* **Exercise data**:
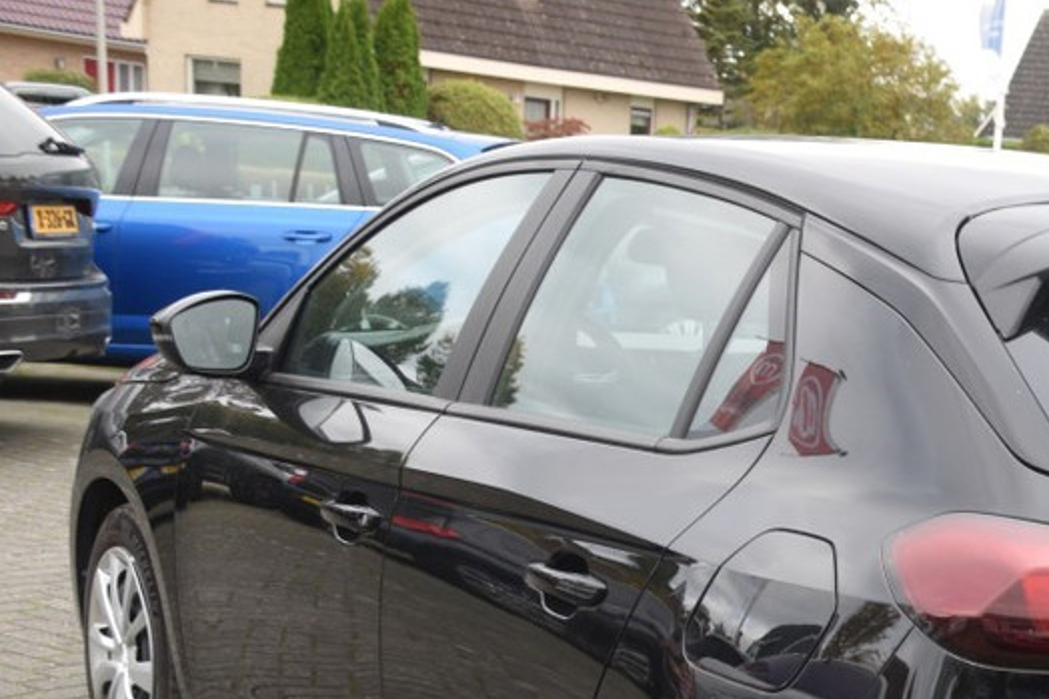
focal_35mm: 88
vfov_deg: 15.3
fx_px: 2563
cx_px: 1009
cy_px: 640
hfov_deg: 22.4
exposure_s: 1/125
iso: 400
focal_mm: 30
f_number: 5.6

* **What you will do**:
The expected answer is the whole listing above, copied exactly, with images excluded.

* **Your response**:
focal_35mm: 88
vfov_deg: 15.3
fx_px: 2563
cx_px: 1009
cy_px: 640
hfov_deg: 22.4
exposure_s: 1/125
iso: 400
focal_mm: 30
f_number: 5.6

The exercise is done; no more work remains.